→ **RECORD SET**:
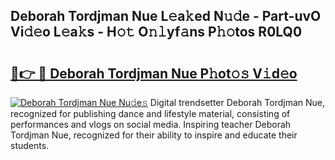 ## Deborah Tordjman Nue L𝚎a𝚔ed N𝚞𝚍e - Part-uvO Vi𝚍𝚎o L𝚎a𝚔s - H𝚘𝚝 O𝚗𝚕yf𝚊ns P𝚑𝚘tos R0LQ0

# <h2><a href="http://kf76ew.oniu.top/?m=Deborah+Tordjman+Nue">🔗👉 🔴 Deborah Tordjman Nue P𝚑ot𝚘𝚜 V𝚒d𝚎o</a></h2>

[![Deborah Tordjman Nue Nu𝚍e𝚜](https://i.imgur.com/0qMVB7G.gif)](http://kf76ew.oniu.top/?m=Deborah+Tordjman+Nue)
Digital trendsetter Deborah Tordjman Nue, recognized for publishing dance and lifestyle material, consisting of performances and vlogs on social media. Inspiring teacher Deborah Tordjman Nue, recognized for their ability to inspire and educate their students.  
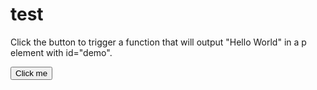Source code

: # test
<html>
<body>



<p>Click the button to trigger a function that will output "Hello World" in a p element with id="demo".</p>

<button onclick="myFunction()">Click me</button>

<p id="demo"></p>


<script type= "text/javascript" src="static/js/bar.js"> 
     
     
     
 </script>

<script>
function myFunction() {
    document.getElementById("demo").innerHTML = "Hello World";
}
</script>
</body>
</html>
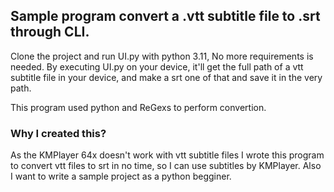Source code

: ## Sample program convert a .vtt subtitle file to .srt through CLI.

Clone the project and run UI.py with python 3.11, No more requirements is needed. 
By executing UI.py on your device, it'll get the full path of a vtt subtitle file in your device,
and make a srt one of that and save it in the very path.

This program used python and ReGexs to perform convertion.

### Why I created this?
As the KMPlayer 64x doesn't work with vtt subtitle files I wrote this program to convert vtt files to srt in no time,
so I can use subtitles by KMPlayer.
Also I want to write a sample project as a python begginer.
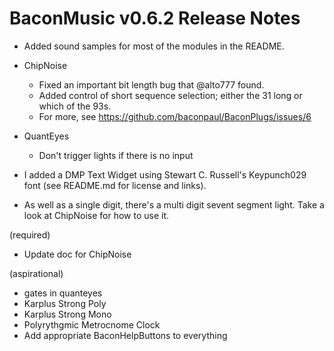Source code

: # BaconMusic v0.6.2 Release Notes

* Added sound samples for most of the modules in the README.

* ChipNoise
  * Fixed an important bit length bug that @alto777 found. 
  * Added control of short sequence selection; either the 31 long or which of the 93s.
  * For more, see https://github.com/baconpaul/BaconPlugs/issues/6

* QuantEyes
  * Don't trigger lights if there is no input

* I added a DMP Text Widget using Stewart C. Russell's Keypunch029 font (see README.md for license and links).
* As well as a single digit, there's a multi digit sevent segment light. Take a look at ChipNoise for how to use it.

(required)
* Update doc for ChipNoise

(aspirational)
* gates in quanteyes
* Karplus Strong Poly
* Karplus Strong Mono
* Polyrythgmic Metrocnome Clock
* Add appropriate BaconHelpButtons to everything

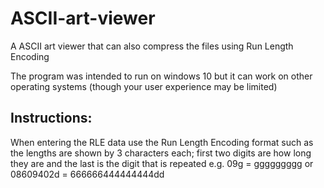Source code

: # ASCII-art-viewer
A ASCII art viewer that can also compress the files using Run Length Encoding

The program was intended to run on windows 10 but it can work on other operating systems (though your user experience may be limited)

## Instructions:
When entering the RLE data use the Run Length Encoding format such as the lengths are shown by 3 characters each; first two digits are how long they are and the last is the digit that is repeated e.g. 09g = ggggggggg or 08609402d = 666666444444444dd
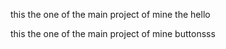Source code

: 
 this the one of the main project of mine the hello

 this the one of the main project of mine buttonsss

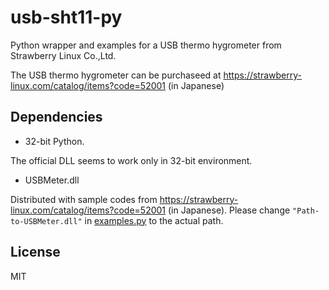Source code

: # usb-sht11-py
Python wrapper and examples for a USB thermo hygrometer from Strawberry Linux Co.,Ltd.

The USB thermo hygrometer can be purchaseed at https://strawberry-linux.com/catalog/items?code=52001 (in Japanese)

## Dependencies
- 32-bit Python.

The official DLL seems to work only in 32-bit environment.

- USBMeter.dll

Distributed with sample codes from https://strawberry-linux.com/catalog/items?code=52001 (in Japanese). Please change ``"Path-to-USBMeter.dll"`` in [examples.py](./examples.py) to the actual path.

## License
MIT
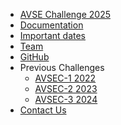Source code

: <!-- _navbar.md -->
* [AVSE Challenge 2025](/)
* [Documentation](/docs)
* [Important dates](/important-dates)
* [Team](/team)
* [GitHub](https://github.com/cogmhear/avse_challenge)
* Previous Challenges
    * [AVSEC-1 2022](/avsec1/)
    * [AVSEC-2 2023](/avsec2/)
    * [AVSEC-3 2024](/avsec3/)
* [Contact Us](/contact)
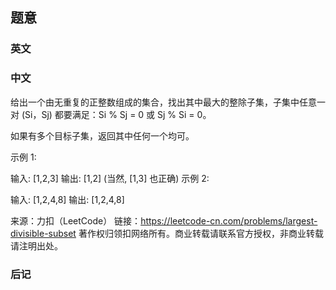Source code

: ## 题意

### 英文

### 中文

给出一个由无重复的正整数组成的集合，找出其中最大的整除子集，子集中任意一对 (Si，Sj) 都要满足：Si % Sj = 0 或 Sj % Si = 0。

如果有多个目标子集，返回其中任何一个均可。

 

示例 1:

输入: [1,2,3]
输出: [1,2] (当然, [1,3] 也正确)
示例 2:

输入: [1,2,4,8]
输出: [1,2,4,8]

来源：力扣（LeetCode）
链接：https://leetcode-cn.com/problems/largest-divisible-subset
著作权归领扣网络所有。商业转载请联系官方授权，非商业转载请注明出处。

### 后记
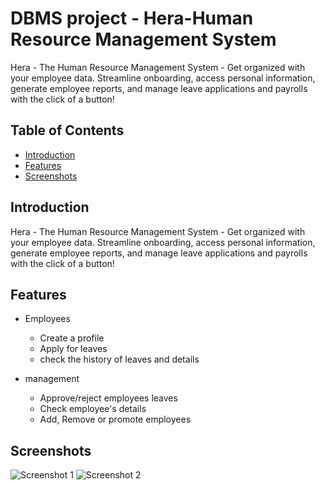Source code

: # DBMS project - Hera-Human Resource Management System

Hera - The Human Resource Management System - Get organized with your employee data. Streamline onboarding, access personal information, generate employee reports, and manage leave applications and payrolls with the click of a button!

## Table of Contents
- [Introduction](#introduction)
- [Features](#features)
- [Screenshots](#screenshots)


## Introduction

Hera - The Human Resource Management System - Get organized with your employee data. Streamline onboarding, access personal information, generate employee reports, and manage leave applications and payrolls with the click of a button!

## Features

* Employees
  * Create a profile
  * Apply for leaves
  * check the history of leaves and details
    
* management
  * Approve/reject employees leaves
  * Check employee's details
  * Add, Remove or promote employees

## Screenshots

![Screenshot 1](/images/screenshot1.png)
![Screenshot 2](/images/screenshot2.png)
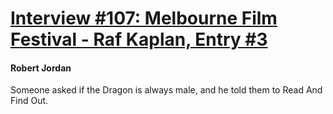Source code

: # [Interview #107: Melbourne Film Festival - Raf Kaplan, Entry #3](https://www.theoryland.com/intvmain.php?i=107#3)

#### Robert Jordan

Someone asked if the Dragon is always male, and he told them to Read And Find Out.

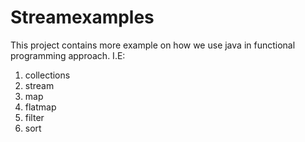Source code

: # Streamexamples
This project contains more example on how we use java in functional programming approach. I.E:
1. collections
2. stream
3. map
4. flatmap
5. filter
6. sort
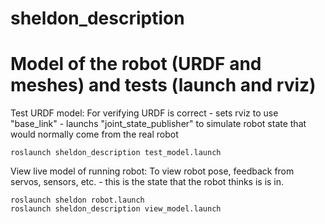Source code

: # sheldon_description
# Model of the robot (URDF and meshes) and tests (launch and rviz) 

Test URDF model:
  For verifying URDF is correct
    - sets rviz to use "base_link"
    - launchs "joint_state_publisher" to simulate robot state that would normally come from the real robot

    roslaunch sheldon_description test_model.launch


View live model of running robot:
  To view robot pose, feedback from servos, sensors, etc.
    - this is the state that the robot thinks is is in.

    roslaunch sheldon robot.launch
    roslaunch sheldon_description view_model.launch

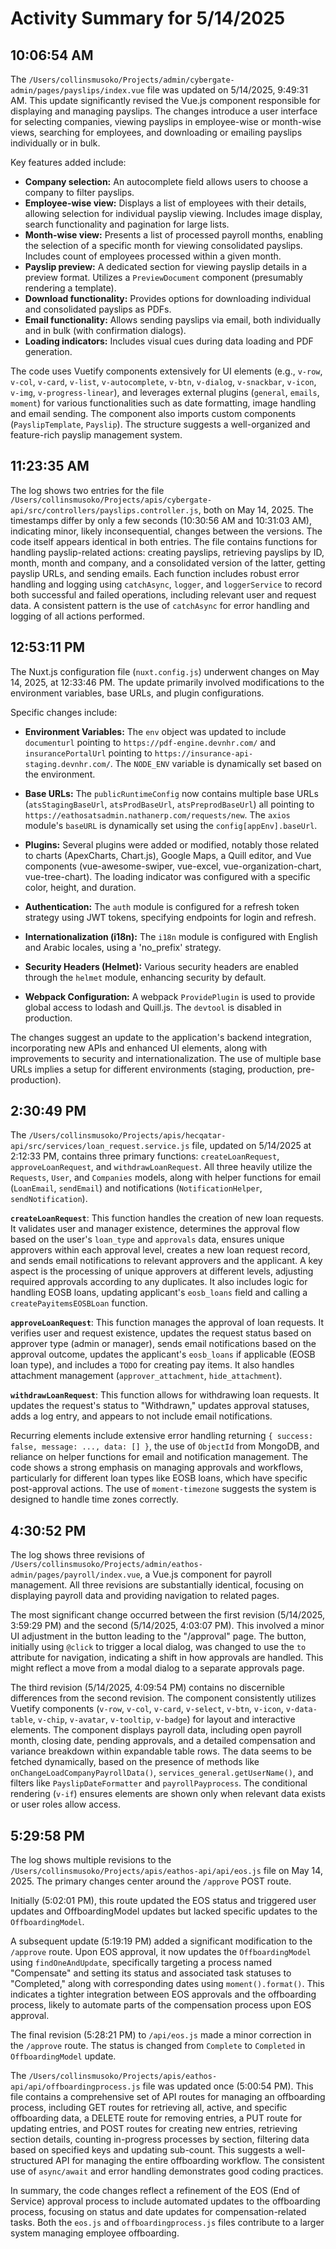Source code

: # Activity Summary for 5/14/2025

## 10:06:54 AM
The `/Users/collinsmusoko/Projects/admin/cybergate-admin/pages/payslips/index.vue` file was updated on 5/14/2025, 9:49:31 AM.  This update significantly revised the Vue.js component responsible for displaying and managing payslips.  The changes introduce a user interface for selecting companies, viewing payslips in employee-wise or month-wise views, searching for employees, and downloading or emailing payslips individually or in bulk.

Key features added include:

* **Company selection:** An autocomplete field allows users to choose a company to filter payslips.
* **Employee-wise view:** Displays a list of employees with their details, allowing selection for individual payslip viewing.  Includes image display, search functionality and pagination for large lists.
* **Month-wise view:** Presents a list of processed payroll months, enabling the selection of a specific month for viewing consolidated payslips.  Includes count of employees processed within a given month.
* **Payslip preview:** A dedicated section for viewing payslip details in a preview format.  Utilizes a `PreviewDocument` component (presumably rendering a template).
* **Download functionality:** Provides options for downloading individual and consolidated payslips as PDFs.
* **Email functionality:** Allows sending payslips via email, both individually and in bulk (with confirmation dialogs).
* **Loading indicators:**  Includes visual cues during data loading and PDF generation.

The code uses Vuetify components extensively for UI elements (e.g., `v-row`, `v-col`, `v-card`, `v-list`, `v-autocomplete`, `v-btn`, `v-dialog`, `v-snackbar`, `v-icon`, `v-img`, `v-progress-linear`),  and leverages external plugins (`general`, `emails`, `moment`) for various functionalities such as date formatting, image handling and email sending.  The component also imports custom components (`PayslipTemplate`, `Payslip`).  The structure suggests a well-organized and feature-rich payslip management system.


## 11:23:35 AM
The log shows two entries for the file `/Users/collinsmusoko/Projects/apis/cybergate-api/src/controllers/payslips.controller.js`, both on May 14, 2025.  The timestamps differ by only a few seconds (10:30:56 AM and 10:31:03 AM), indicating minor, likely inconsequential, changes between the versions. The code itself appears identical in both entries.  The file contains functions for handling payslip-related actions: creating payslips, retrieving payslips by ID, month, month and company, and a consolidated version of the latter, getting payslip URLs, and sending emails. Each function includes robust error handling and logging using `catchAsync`, `logger`, and `loggerService` to record both successful and failed operations, including relevant user and request data.  A consistent pattern is the use of  `catchAsync` for error handling and logging of all actions performed.


## 12:53:11 PM
The Nuxt.js configuration file (`nuxt.config.js`) underwent changes on May 14, 2025, at 12:33:46 PM.  The update primarily involved modifications to the environment variables, base URLs, and plugin configurations.

Specific changes include:

* **Environment Variables:**  The `env` object was updated to include  `documenturl` pointing to  `https://pdf-engine.devnhr.com/` and `insurancePortalUrl` pointing to `https://insurance-api-staging.devnhr.com/`.  The `NODE_ENV` variable is dynamically set based on the environment.

* **Base URLs:** The `publicRuntimeConfig` now contains multiple base URLs (`atsStagingBaseUrl`, `atsProdBaseUrl`, `atsPreprodBaseUrl`) all pointing to `https://eathosatsadmin.nathanerp.com/requests/new`.  The `axios` module's `baseURL` is dynamically set using the `config[appEnv].baseUrl`.

* **Plugins:** Several plugins were added or modified, notably those related to charts (ApexCharts, Chart.js), Google Maps, a Quill editor, and Vue components (vue-awesome-swiper, vue-excel, vue-organization-chart, vue-tree-chart). The loading indicator was configured with a specific color, height, and duration.

* **Authentication:** The `auth` module is configured for a refresh token strategy using JWT tokens, specifying endpoints for login and refresh.

* **Internationalization (i18n):** The `i18n` module is configured with English and Arabic locales, using a 'no_prefix' strategy.

* **Security Headers (Helmet):**  Various security headers are enabled through the `helmet` module, enhancing security by default.

* **Webpack Configuration:**  A webpack `ProvidePlugin` is used to provide global access to lodash and Quill.js.  The `devtool` is disabled in production.

The changes suggest an update to the application's backend integration, incorporating new APIs and enhanced UI elements, along with improvements to security and internationalization.  The use of multiple base URLs implies a setup for different environments (staging, production, pre-production).


## 2:30:49 PM
The `/Users/collinsmusoko/Projects/apis/hecqatar-api/src/services/loan_request.service.js` file, updated on 5/14/2025 at 2:12:33 PM, contains three primary functions: `createLoanRequest`, `approveLoanRequest`, and `withdrawLoanRequest`.  All three heavily utilize the `Requests`, `User`, and `Companies` models, along with helper functions for email (`LoanEmail`, `sendEmail`) and notifications (`NotificationHelper`, `sendNotification`).

**`createLoanRequest`**: This function handles the creation of new loan requests.  It validates user and manager existence, determines the approval flow based on the user's `loan_type` and `approvals` data, ensures unique approvers within each approval level, creates a new loan request record, and sends email notifications to relevant approvers and the applicant.  A key aspect is the processing of unique approvers at different levels, adjusting required approvals according to any duplicates.  It also includes logic for handling EOSB loans, updating applicant's `eosb_loans` field and calling a `createPayitemsEOSBLoan` function.

**`approveLoanRequest`**:  This function manages the approval of loan requests.  It verifies user and request existence, updates the request status based on approver type (admin or manager), sends email notifications based on the approval outcome, updates the applicant's `eosb_loans` if applicable (EOSB loan type), and includes a `TODO` for creating pay items.  It also handles attachment management (`approver_attachment`, `hide_attachment`).

**`withdrawLoanRequest`**: This function allows for withdrawing loan requests. It updates the request's status to "Withdrawn," updates approval statuses, adds a log entry, and appears to not include email notifications.

Recurring elements include extensive error handling returning `{ success: false, message: ..., data: [] }`, the use of `ObjectId` from MongoDB, and reliance on helper functions for email and notification management.  The code shows a strong emphasis on managing approvals and workflows, particularly for different loan types like EOSB loans, which have specific post-approval actions.  The use of `moment-timezone` suggests the system is designed to handle time zones correctly.


## 4:30:52 PM
The log shows three revisions of `/Users/collinsmusoko/Projects/admin/eathos-admin/pages/payroll/index.vue`, a Vue.js component for payroll management.  All three revisions are substantially identical, focusing on displaying payroll data and providing navigation to related pages.

The most significant change occurred between the first revision (5/14/2025, 3:59:29 PM) and the second (5/14/2025, 4:03:07 PM).  This involved a minor UI adjustment in the button leading to the "/approval" page.  The button, initially using `@click` to trigger a local dialog, was changed to use the `to` attribute for navigation, indicating a shift in how approvals are handled.  This might reflect a move from a modal dialog to a separate approvals page.

The third revision (5/14/2025, 4:09:54 PM) contains no discernible differences from the second revision.  The component consistently utilizes Vuetify components (`v-row`, `v-col`, `v-card`, `v-select`, `v-btn`, `v-icon`, `v-data-table`, `v-chip`, `v-avatar`, `v-tooltip`, `v-badge`) for layout and interactive elements. The component displays payroll data, including open payroll month, closing date, pending approvals, and a detailed compensation and variance breakdown within expandable table rows.  The data seems to be fetched dynamically, based on the presence of methods like `onChangeLoadCompanyPayrollData()`,  `services_general.getUserName()`, and filters like `PayslipDateFormatter` and `payrollPayprocess`.  The conditional rendering (`v-if`) ensures elements are shown only when relevant data exists or user roles allow access.


## 5:29:58 PM
The log shows multiple revisions to the `/Users/collinsmusoko/Projects/apis/eathos-api/api/eos.js` file on May 14, 2025.  The primary changes center around the `/approve` POST route.

Initially (5:02:01 PM), this route updated the EOS status and triggered user updates and OffboardingModel updates but lacked specific updates to the `OffboardingModel`.

A subsequent update (5:19:19 PM) added a significant modification to the `/approve` route. Upon EOS approval, it now updates the `OffboardingModel` using `findOneAndUpdate`, specifically targeting a process named "Compensate" and setting its status and associated task statuses to "Completed," along with corresponding dates using `moment().format()`.  This indicates a tighter integration between EOS approvals and the offboarding process, likely to automate parts of the compensation process upon EOS approval.

The final revision (5:28:21 PM) to `/api/eos.js`  made a minor correction in the `/approve` route. The status is changed from `Complete` to `Completed` in `OffboardingModel` update.

The `/Users/collinsmusoko/Projects/apis/eathos-api/api/offboardingprocess.js` file was updated once (5:00:54 PM). This file contains a comprehensive set of API routes for managing an offboarding process, including GET routes for retrieving all, active, and specific offboarding data, a DELETE route for removing entries, a PUT route for updating entries, and POST routes for creating new entries, retrieving section details, counting in-progress processes by section, filtering data based on specified keys and updating sub-count.  This suggests a well-structured API for managing the entire offboarding workflow.  The consistent use of `async/await` and error handling demonstrates good coding practices.

In summary, the code changes reflect a refinement of the EOS (End of Service) approval process to include automated updates to the offboarding process, focusing on status and date updates for compensation-related tasks.  Both the `eos.js` and `offboardingprocess.js` files contribute to a larger system managing employee offboarding.
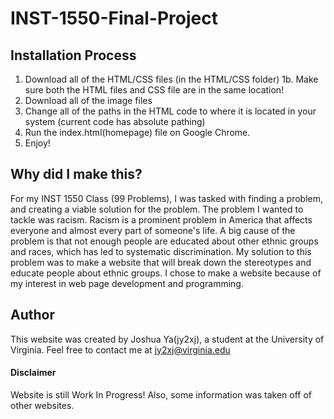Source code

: # INST-1550-Final-Project

<h2> Installation Process </h2>

1. Download all of the HTML/CSS files (in the HTML/CSS folder)
1b. Make sure both the HTML files and CSS file are in the same location!
2. Download all of the image files
3. Change all of the paths in the HTML code to where it is located in your system (current code has absolute pathing)
4. Run the index.html(homepage) file on Google Chrome.
5. Enjoy!

<h2> Why did I make this? </h2>

  For my INST 1550 Class (99 Problems), I was tasked with finding a problem, and creating a viable solution for the problem. The problem I wanted to tackle was racism. Racism is a prominent problem in America that affects everyone and almost every part of someone's life. A big cause of the problem is that not enough people are educated about other ethnic groups and races, which has led to systematic discrimination. My solution to this problem was to make a website that will break down the stereotypes and educate people about ethnic groups. I chose to make a website because of my interest in web page development and programming.
  
<h2> Author </h2>

This website was created by Joshua Ya(jy2xj), a student at the University of Virginia. Feel free to contact me at jy2xj@virginia.edu

<h4> Disclaimer </h4>
Website is still Work In Progress! Also, some information was taken off of other websites.
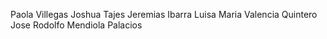 Paola Villegas
Joshua Tajes
Jeremias Ibarra
Luisa Maria Valencia Quintero
Jose Rodolfo Mendiola Palacios

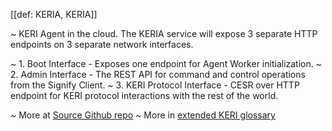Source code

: [[def: KERIA, KERIA]]

~ KERI Agent in the cloud. The KERIA service will expose 3 separate HTTP endpoints on 3 separate network interfaces.

~ 1. Boot Interface - Exposes one endpoint for Agent Worker initialization.
~ 2. Admin Interface - The REST API for command and control operations from the Signify Client.
~ 3. KERI Protocol Interface - CESR over HTTP endpoint for KERI protocol interactions with the rest of the world.

~ More at [Source Github repo](https://github.com/WebOfTrust/keria/blob/main/docs/protocol.md)
~ More in <a href="https://weboftrust.github.io/WOT-terms/docs/glossary/KERIA">extended KERI glossary</a>
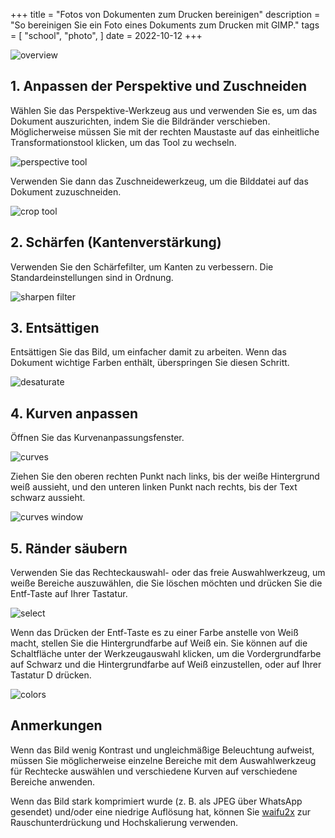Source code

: +++
title = "Fotos von Dokumenten zum Drucken bereinigen"
description = "So bereinigen Sie ein Foto eines Dokuments zum Drucken mit GIMP."
tags = [
    "school",
    "photo",
]
date = 2022-10-12
+++

![overview](overview.jpg)

## 1. Anpassen der Perspektive und Zuschneiden

Wählen Sie das Perspektive-Werkzeug aus und verwenden Sie es, um das Dokument auszurichten, indem Sie die Bildränder verschieben.  
Möglicherweise müssen Sie mit der rechten Maustaste auf das einheitliche Transformationstool klicken, um das Tool zu wechseln.

![perspective tool](tool-perspective.png)

Verwenden Sie dann das Zuschneidewerkzeug, um die Bilddatei auf das Dokument zuzuschneiden.

![crop tool](tool-crop.png)

## 2. Schärfen (Kantenverstärkung)

Verwenden Sie den Schärfefilter, um Kanten zu verbessern. Die Standardeinstellungen sind in Ordnung.

![sharpen filter](filter-sharpen.png)

## 3. Entsättigen

Entsättigen Sie das Bild, um einfacher damit zu arbeiten.
Wenn das Dokument wichtige Farben enthält, überspringen Sie diesen Schritt.

![desaturate](desaturate.png)

## 4. Kurven anpassen

Öffnen Sie das Kurvenanpassungsfenster.

![curves](curves.png)

Ziehen Sie den oberen rechten Punkt nach links, bis der weiße Hintergrund weiß aussieht, und den unteren linken Punkt nach rechts, bis der Text schwarz aussieht.

![curves window](curves-window.png)

## 5. Ränder säubern

Verwenden Sie das Rechteckauswahl- oder das freie Auswahlwerkzeug, um weiße Bereiche auszuwählen, die Sie löschen möchten und drücken Sie die Entf-Taste auf Ihrer Tastatur.

![select](select.png)

Wenn das Drücken der Entf-Taste es zu einer Farbe anstelle von Weiß macht, stellen Sie die Hintergrundfarbe auf Weiß ein.
Sie können auf die Schaltfläche unter der Werkzeugauswahl klicken, um die Vordergrundfarbe auf Schwarz und die Hintergrundfarbe auf Weiß einzustellen, oder auf Ihrer Tastatur D drücken.

![colors](colors.png)

## Anmerkungen

Wenn das Bild wenig Kontrast und ungleichmäßige Beleuchtung aufweist, müssen Sie möglicherweise einzelne Bereiche mit dem Auswahlwerkzeug für Rechtecke auswählen und verschiedene Kurven auf verschiedene Bereiche anwenden.

Wenn das Bild stark komprimiert wurde (z. B. als JPEG über WhatsApp gesendet) und/oder eine niedrige Auflösung hat, können Sie [waifu2x](http://waifu2x.udp.jp/) zur Rauschunterdrückung und Hochskalierung verwenden.
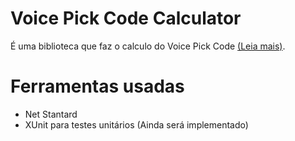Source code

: # Voice Pick Code Calculator
É uma biblioteca que faz o calculo do Voice Pick Code [(Leia mais)](https://www.produceinventory.com/files/newsroom/Voice-Pick-Code.pdf).

# Ferramentas usadas
- Net Stantard
- XUnit para testes unitários (Ainda será implementado)
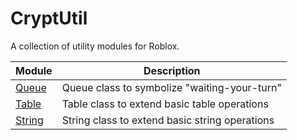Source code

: # CryptUtil

A collection of utility modules for Roblox.

| Module | Description |
| -- | -- |
| [Queue](https://github.com/encrxpt3d/CryptUtil/blob/main/modules/Queue/init.lua) | Queue class to symbolize "waiting-your-turn" |
| [Table](https://github.com/encrxpt3d/CryptUtil/blob/main/modules/Table/init.lua) | Table class to extend basic table operations |
| [String](https://github.com/encrxpt3d/CryptUtil/blob/main/modules/String/init.lua) | String class to extend basic string operations |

→ **WORK TO BE COMPLETED**: Would you give the number of lines in this listing that include "Ihrer"? Only the number, please.

→ **ANSWER TO THE EXERCISE**: 2